WORK INSTRUCTION →
Every entry should be returned unchanged, with the pictures omitted.

Stored entries:
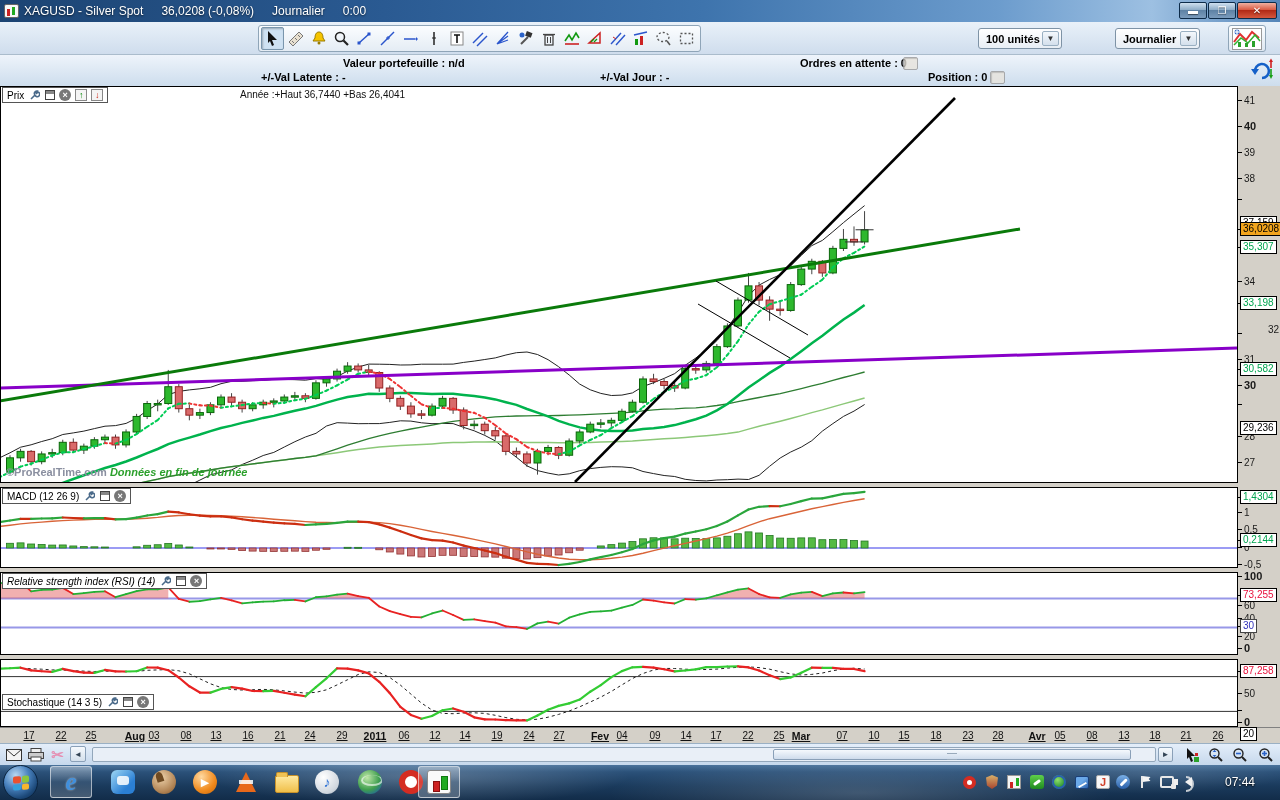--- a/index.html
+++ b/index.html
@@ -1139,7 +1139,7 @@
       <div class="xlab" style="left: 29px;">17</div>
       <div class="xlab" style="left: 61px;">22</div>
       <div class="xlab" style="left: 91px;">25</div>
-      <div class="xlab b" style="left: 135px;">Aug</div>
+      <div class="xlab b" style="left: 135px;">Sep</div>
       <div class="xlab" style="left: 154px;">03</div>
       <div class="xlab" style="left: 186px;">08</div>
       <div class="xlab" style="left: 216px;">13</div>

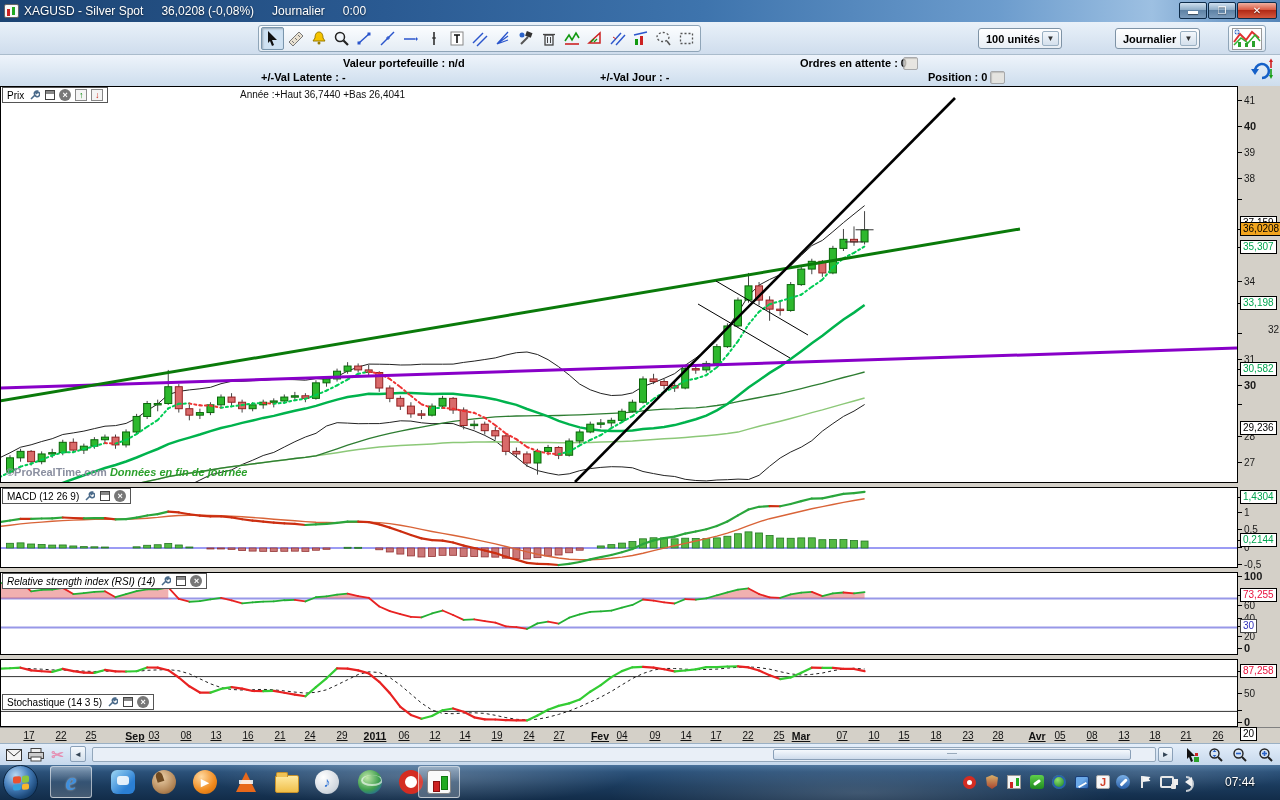--- a/index.html
+++ b/index.html
@@ -1149,7 +1149,7 @@
       <div class="xlab" style="left: 342px;">29</div>
       <div class="xlab b" style="left: 375px;">2011</div>
       <div class="xlab" style="left: 404px;">06</div>
-      <div class="xlab" style="left: 435px;">12</div>
+      <div class="xlab" style="left: 435px;">11</div>
       <div class="xlab" style="left: 465px;">14</div>
       <div class="xlab" style="left: 497px;">19</div>
       <div class="xlab" style="left: 529px;">24</div>

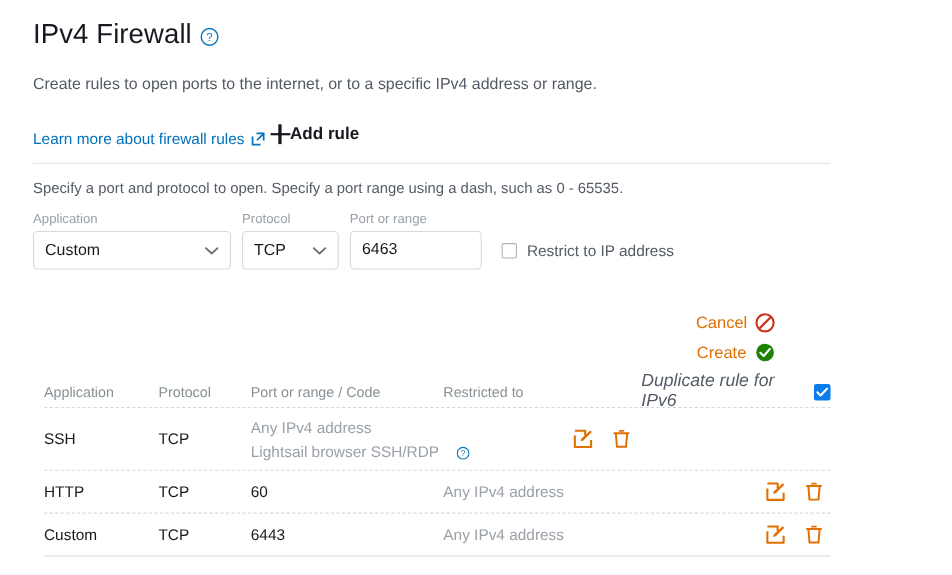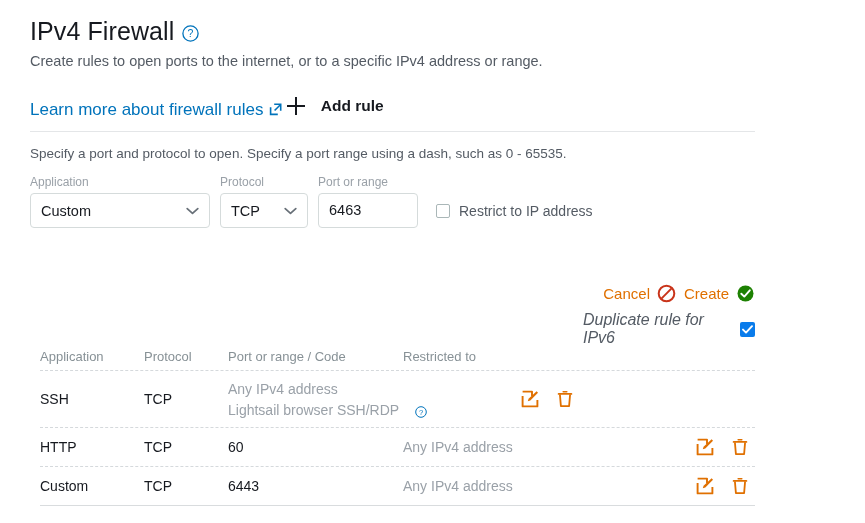--- a/index.html
+++ b/index.html
@@ -46,7 +46,7 @@
   .help-icon svg { display: block; }
 
   .description {
-    margin-top: 4px;
+    margin-top: 20px;
     font-size: 14.5px;
     color: #545b64;
     line-height: 19px;

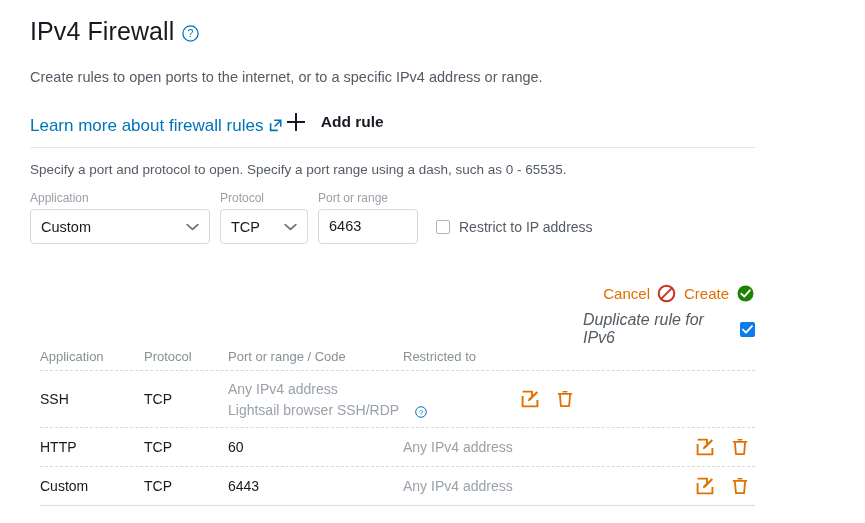--- a/index.html
+++ b/index.html
@@ -53,7 +53,7 @@
   }
   .learn-more {
     margin-top: 11px;
-    font-size: 17px;
+    font-size: 14px;
     color: #0073bb;
     display: inline-flex;
     align-items: center;

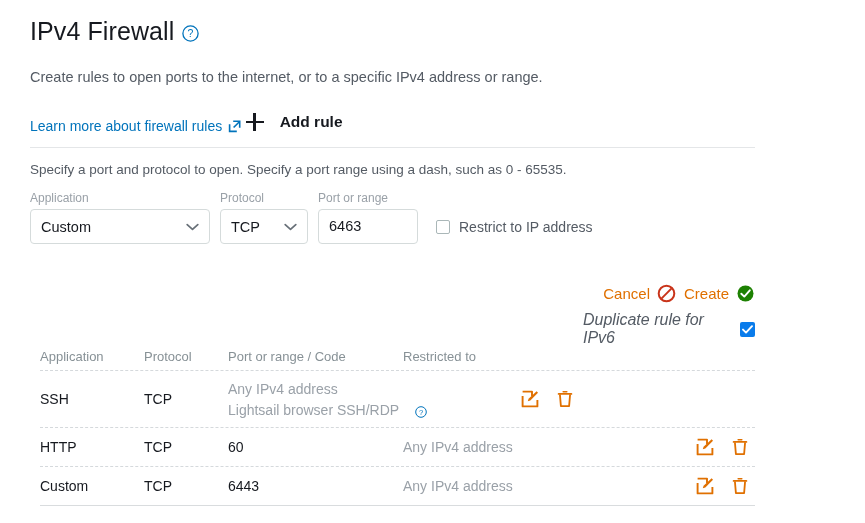--- a/index.html
+++ b/index.html
@@ -70,7 +70,7 @@
     margin-top: 26px;
     display: inline-flex;
     align-items: center;
-    gap: 16px;
+    gap: 0;
     cursor: pointer;
   }
   .plus-icon {

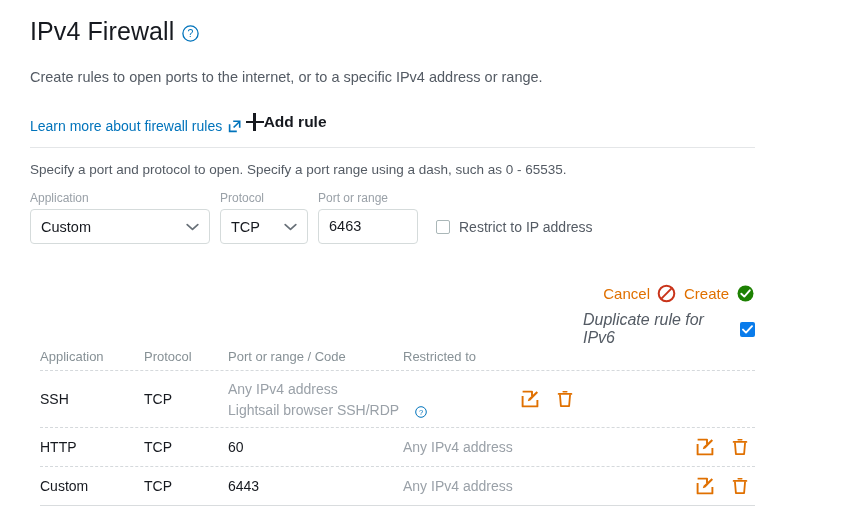--- a/index.html
+++ b/index.html
@@ -137,7 +137,7 @@
   .control.app { width: 180px; }
   .control.proto { width: 88px; }
   .control.port {
-    width: 100px;
+    width: 120px;
     cursor: text;
     display: block;
     line-height: 33px;

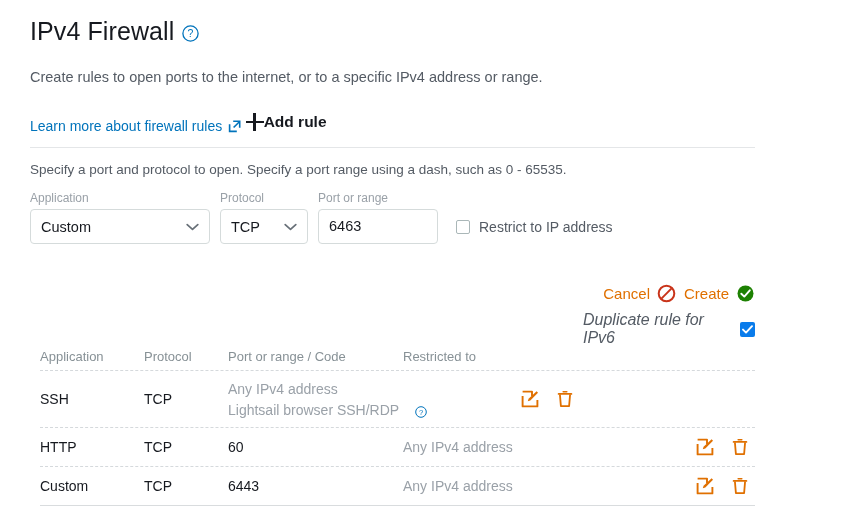--- a/index.html
+++ b/index.html
@@ -184,6 +184,7 @@
     align-items: center;
     justify-content: flex-end;
     gap: 8px;
+    flex-direction: column;
   }
   .action-btn {
     display: inline-flex;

ANSWER SECTION →
--- a/index.html
+++ b/index.html
@@ -1139,7 +1139,7 @@
       <div class="xlab" style="left: 29px;">17</div>
       <div class="xlab" style="left: 61px;">22</div>
       <div class="xlab" style="left: 91px;">25</div>
-      <div class="xlab b" style="left: 135px;">Aug</div>
+      <div class="xlab b" style="left: 135px;">Sep</div>
       <div class="xlab" style="left: 154px;">03</div>
       <div class="xlab" style="left: 186px;">08</div>
       <div class="xlab" style="left: 216px;">13</div>

--- a/index.html
+++ b/index.html
@@ -1149,7 +1149,7 @@
       <div class="xlab" style="left: 342px;">29</div>
       <div class="xlab b" style="left: 375px;">2011</div>
       <div class="xlab" style="left: 404px;">06</div>
-      <div class="xlab" style="left: 435px;">12</div>
+      <div class="xlab" style="left: 435px;">11</div>
       <div class="xlab" style="left: 465px;">14</div>
       <div class="xlab" style="left: 497px;">19</div>
       <div class="xlab" style="left: 529px;">24</div>

--- a/index.html
+++ b/index.html
@@ -46,7 +46,7 @@
   .help-icon svg { display: block; }
 
   .description {
-    margin-top: 4px;
+    margin-top: 20px;
     font-size: 14.5px;
     color: #545b64;
     line-height: 19px;

--- a/index.html
+++ b/index.html
@@ -53,7 +53,7 @@
   }
   .learn-more {
     margin-top: 11px;
-    font-size: 17px;
+    font-size: 14px;
     color: #0073bb;
     display: inline-flex;
     align-items: center;

--- a/index.html
+++ b/index.html
@@ -70,7 +70,7 @@
     margin-top: 26px;
     display: inline-flex;
     align-items: center;
-    gap: 16px;
+    gap: 0;
     cursor: pointer;
   }
   .plus-icon {

--- a/index.html
+++ b/index.html
@@ -137,7 +137,7 @@
   .control.app { width: 180px; }
   .control.proto { width: 88px; }
   .control.port {
-    width: 100px;
+    width: 120px;
     cursor: text;
     display: block;
     line-height: 33px;

--- a/index.html
+++ b/index.html
@@ -184,6 +184,7 @@
     align-items: center;
     justify-content: flex-end;
     gap: 8px;
+    flex-direction: column;
   }
   .action-btn {
     display: inline-flex;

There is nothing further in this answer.